Problem:
Each record below should be returned exactly, with its pictures left out.

════════════════════

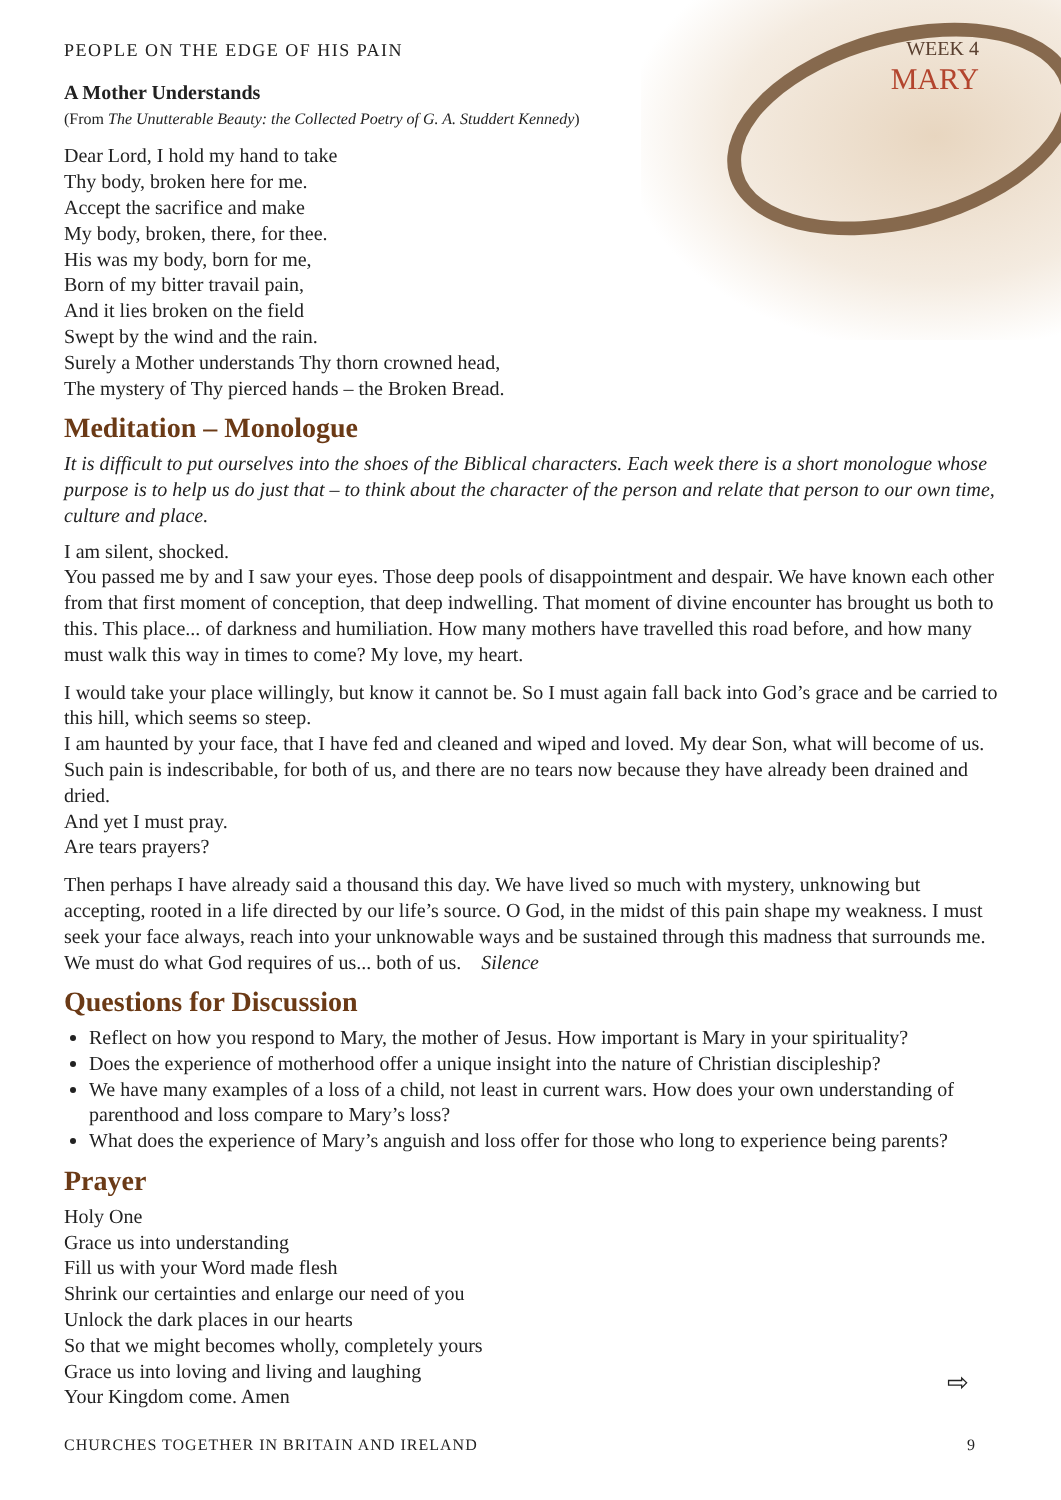WEEK 4
MARY
PEOPLE ON THE EDGE OF HIS PAIN
A Mother Understands
(From The Unutterable Beauty: the Collected Poetry of G. A. Studdert Kennedy)
Dear Lord, I hold my hand to take
Thy body, broken here for me.
Accept the sacrifice and make
My body, broken, there, for thee.
His was my body, born for me,
Born of my bitter travail pain,
And it lies broken on the field
Swept by the wind and the rain.
Surely a Mother understands Thy thorn crowned head,
The mystery of Thy pierced hands – the Broken Bread.
Meditation – Monologue
It is difficult to put ourselves into the shoes of the Biblical characters. Each week there is a short monologue whose purpose is to help us do just that – to think about the character of the person and relate that person to our own time, culture and place.
I am silent, shocked.
You passed me by and I saw your eyes. Those deep pools of disappointment and despair. We have known each other from that first moment of conception, that deep indwelling. That moment of divine encounter has brought us both to this. This place... of darkness and humiliation. How many mothers have travelled this road before, and how many must walk this way in times to come? My love, my heart.
I would take your place willingly, but know it cannot be. So I must again fall back into God’s grace and be carried to this hill, which seems so steep.
I am haunted by your face, that I have fed and cleaned and wiped and loved. My dear Son, what will become of us. Such pain is indescribable, for both of us, and there are no tears now because they have already been drained and dried.
And yet I must pray.
Are tears prayers?
Then perhaps I have already said a thousand this day. We have lived so much with mystery, unknowing but accepting, rooted in a life directed by our life’s source. O God, in the midst of this pain shape my weakness. I must seek your face always, reach into your unknowable ways and be sustained through this madness that surrounds me. We must do what God requires of us... both of us. Silence
Questions for Discussion
Reflect on how you respond to Mary, the mother of Jesus. How important is Mary in your spirituality?
Does the experience of motherhood offer a unique insight into the nature of Christian discipleship?
We have many examples of a loss of a child, not least in current wars. How does your own understanding of parenthood and loss compare to Mary’s loss?
What does the experience of Mary’s anguish and loss offer for those who long to experience being parents?
Prayer
Holy One
Grace us into understanding
Fill us with your Word made flesh
Shrink our certainties and enlarge our need of you
Unlock the dark places in our hearts
So that we might becomes wholly, completely yours
Grace us into loving and living and laughing
Your Kingdom come. Amen
CHURCHES TOGETHER IN BRITAIN AND IRELAND 9
⇨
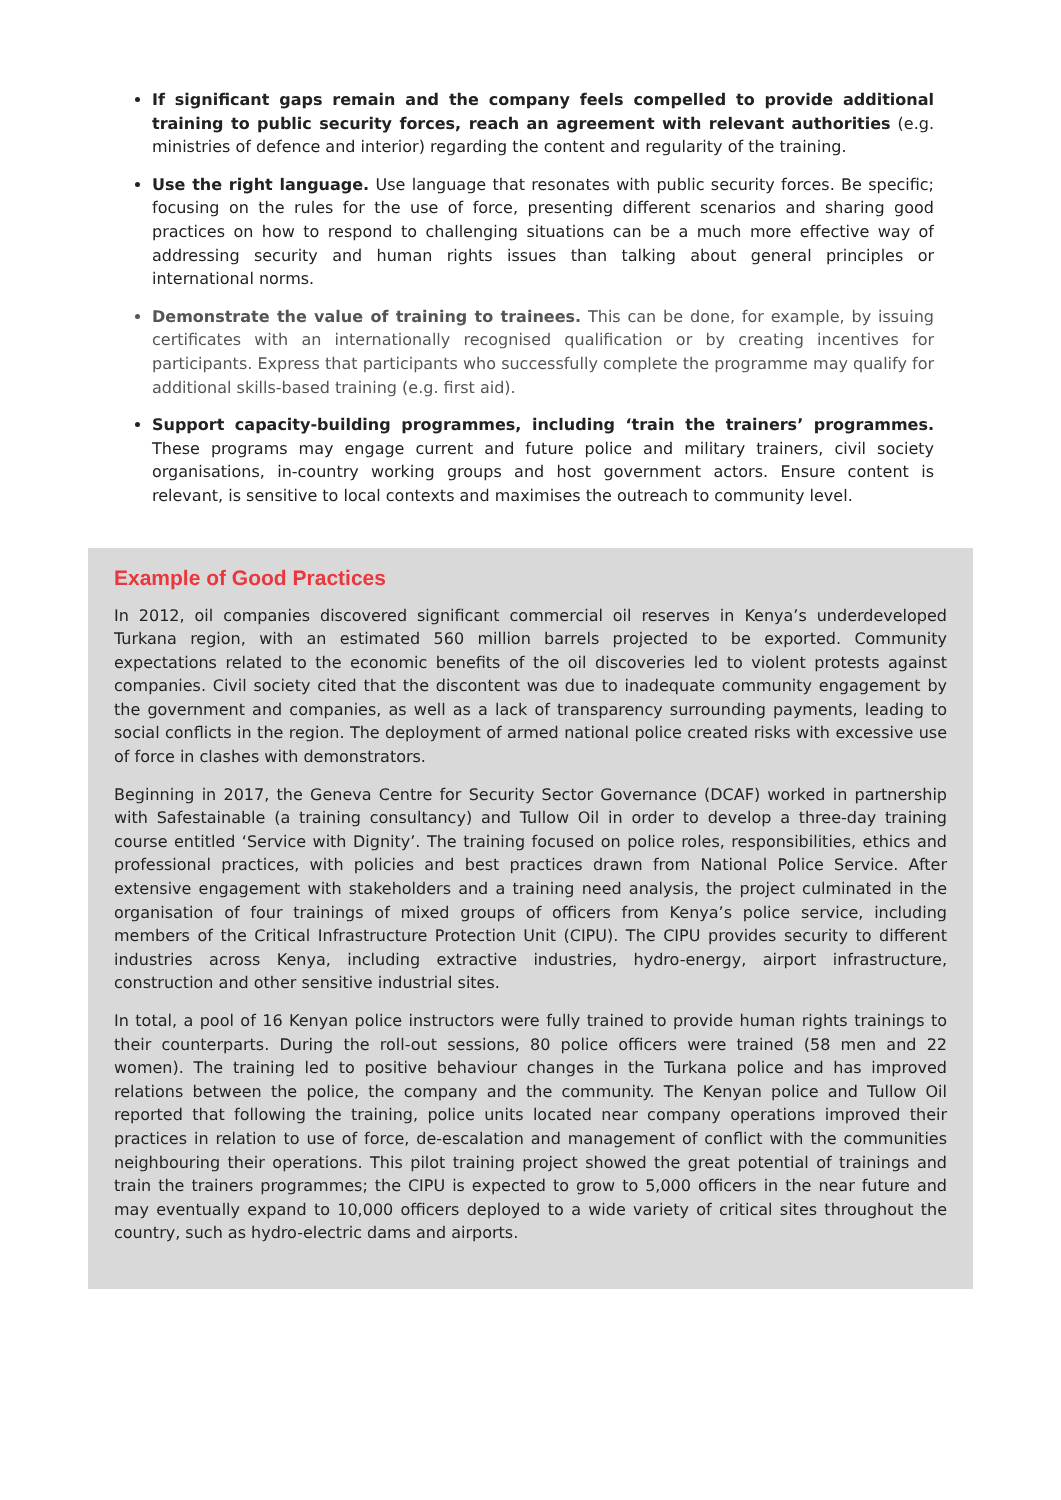If significant gaps remain and the company feels compelled to provide additional training to public security forces, reach an agreement with relevant authorities (e.g. ministries of defence and interior) regarding the content and regularity of the training.
Use the right language. Use language that resonates with public security forces. Be specific; focusing on the rules for the use of force, presenting different scenarios and sharing good practices on how to respond to challenging situations can be a much more effective way of addressing security and human rights issues than talking about general principles or international norms.
Demonstrate the value of training to trainees. This can be done, for example, by issuing certificates with an internationally recognised qualification or by creating incentives for participants. Express that participants who successfully complete the programme may qualify for additional skills-based training (e.g. first aid).
Support capacity-building programmes, including ‘train the trainers’ programmes. These programs may engage current and future police and military trainers, civil society organisations, in-country working groups and host government actors. Ensure content is relevant, is sensitive to local contexts and maximises the outreach to community level.
Example of Good Practices
In 2012, oil companies discovered significant commercial oil reserves in Kenya’s underdeveloped Turkana region, with an estimated 560 million barrels projected to be exported. Community expectations related to the economic benefits of the oil discoveries led to violent protests against companies. Civil society cited that the discontent was due to inadequate community engagement by the government and companies, as well as a lack of transparency surrounding payments, leading to social conflicts in the region. The deployment of armed national police created risks with excessive use of force in clashes with demonstrators.
Beginning in 2017, the Geneva Centre for Security Sector Governance (DCAF) worked in partnership with Safestainable (a training consultancy) and Tullow Oil in order to develop a three-day training course entitled ‘Service with Dignity’. The training focused on police roles, responsibilities, ethics and professional practices, with policies and best practices drawn from National Police Service. After extensive engagement with stakeholders and a training need analysis, the project culminated in the organisation of four trainings of mixed groups of officers from Kenya’s police service, including members of the Critical Infrastructure Protection Unit (CIPU). The CIPU provides security to different industries across Kenya, including extractive industries, hydro-energy, airport infrastructure, construction and other sensitive industrial sites.
In total, a pool of 16 Kenyan police instructors were fully trained to provide human rights trainings to their counterparts. During the roll-out sessions, 80 police officers were trained (58 men and 22 women). The training led to positive behaviour changes in the Turkana police and has improved relations between the police, the company and the community. The Kenyan police and Tullow Oil reported that following the training, police units located near company operations improved their practices in relation to use of force, de-escalation and management of conflict with the communities neighbouring their operations. This pilot training project showed the great potential of trainings and train the trainers programmes; the CIPU is expected to grow to 5,000 officers in the near future and may eventually expand to 10,000 officers deployed to a wide variety of critical sites throughout the country, such as hydro-electric dams and airports.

════════════════════

Result of the exercise:
WEEK 4
MARY
PEOPLE ON THE EDGE OF HIS PAIN
A Mother Understands
(From The Unutterable Beauty: the Collected Poetry of G. A. Studdert Kennedy)
Dear Lord, I hold my hand to take
Thy body, broken here for me.
Accept the sacrifice and make
My body, broken, there, for thee.
His was my body, born for me,
Born of my bitter travail pain,
And it lies broken on the field
Swept by the wind and the rain.
Surely a Mother understands Thy thorn crowned head,
The mystery of Thy pierced hands – the Broken Bread.
Meditation – Monologue
It is difficult to put ourselves into the shoes of the Biblical characters. Each week there is a short monologue whose purpose is to help us do just that – to think about the character of the person and relate that person to our own time, culture and place.
I am silent, shocked.
You passed me by and I saw your eyes. Those deep pools of disappointment and despair. We have known each other from that first moment of conception, that deep indwelling. That moment of divine encounter has brought us both to this. This place... of darkness and humiliation. How many mothers have travelled this road before, and how many must walk this way in times to come? My love, my heart.
I would take your place willingly, but know it cannot be. So I must again fall back into God’s grace and be carried to this hill, which seems so steep.
I am haunted by your face, that I have fed and cleaned and wiped and loved. My dear Son, what will become of us. Such pain is indescribable, for both of us, and there are no tears now because they have already been drained and dried.
And yet I must pray.
Are tears prayers?
Then perhaps I have already said a thousand this day. We have lived so much with mystery, unknowing but accepting, rooted in a life directed by our life’s source. O God, in the midst of this pain shape my weakness. I must seek your face always, reach into your unknowable ways and be sustained through this madness that surrounds me. We must do what God requires of us... both of us. Silence
Questions for Discussion
Reflect on how you respond to Mary, the mother of Jesus. How important is Mary in your spirituality?
Does the experience of motherhood offer a unique insight into the nature of Christian discipleship?
We have many examples of a loss of a child, not least in current wars. How does your own understanding of parenthood and loss compare to Mary’s loss?
What does the experience of Mary’s anguish and loss offer for those who long to experience being parents?
Prayer
Holy One
Grace us into understanding
Fill us with your Word made flesh
Shrink our certainties and enlarge our need of you
Unlock the dark places in our hearts
So that we might becomes wholly, completely yours
Grace us into loving and living and laughing
Your Kingdom come. Amen
CHURCHES TOGETHER IN BRITAIN AND IRELAND 9
⇨
If significant gaps remain and the company feels compelled to provide additional training to public security forces, reach an agreement with relevant authorities (e.g. ministries of defence and interior) regarding the content and regularity of the training.
Use the right language. Use language that resonates with public security forces. Be specific; focusing on the rules for the use of force, presenting different scenarios and sharing good practices on how to respond to challenging situations can be a much more effective way of addressing security and human rights issues than talking about general principles or international norms.
Demonstrate the value of training to trainees. This can be done, for example, by issuing certificates with an internationally recognised qualification or by creating incentives for participants. Express that participants who successfully complete the programme may qualify for additional skills-based training (e.g. first aid).
Support capacity-building programmes, including ‘train the trainers’ programmes. These programs may engage current and future police and military trainers, civil society organisations, in-country working groups and host government actors. Ensure content is relevant, is sensitive to local contexts and maximises the outreach to community level.
Example of Good Practices
In 2012, oil companies discovered significant commercial oil reserves in Kenya’s underdeveloped Turkana region, with an estimated 560 million barrels projected to be exported. Community expectations related to the economic benefits of the oil discoveries led to violent protests against companies. Civil society cited that the discontent was due to inadequate community engagement by the government and companies, as well as a lack of transparency surrounding payments, leading to social conflicts in the region. The deployment of armed national police created risks with excessive use of force in clashes with demonstrators.
Beginning in 2017, the Geneva Centre for Security Sector Governance (DCAF) worked in partnership with Safestainable (a training consultancy) and Tullow Oil in order to develop a three-day training course entitled ‘Service with Dignity’. The training focused on police roles, responsibilities, ethics and professional practices, with policies and best practices drawn from National Police Service. After extensive engagement with stakeholders and a training need analysis, the project culminated in the organisation of four trainings of mixed groups of officers from Kenya’s police service, including members of the Critical Infrastructure Protection Unit (CIPU). The CIPU provides security to different industries across Kenya, including extractive industries, hydro-energy, airport infrastructure, construction and other sensitive industrial sites.
In total, a pool of 16 Kenyan police instructors were fully trained to provide human rights trainings to their counterparts. During the roll-out sessions, 80 police officers were trained (58 men and 22 women). The training led to positive behaviour changes in the Turkana police and has improved relations between the police, the company and the community. The Kenyan police and Tullow Oil reported that following the training, police units located near company operations improved their practices in relation to use of force, de-escalation and management of conflict with the communities neighbouring their operations. This pilot training project showed the great potential of trainings and train the trainers programmes; the CIPU is expected to grow to 5,000 officers in the near future and may eventually expand to 10,000 officers deployed to a wide variety of critical sites throughout the country, such as hydro-electric dams and airports.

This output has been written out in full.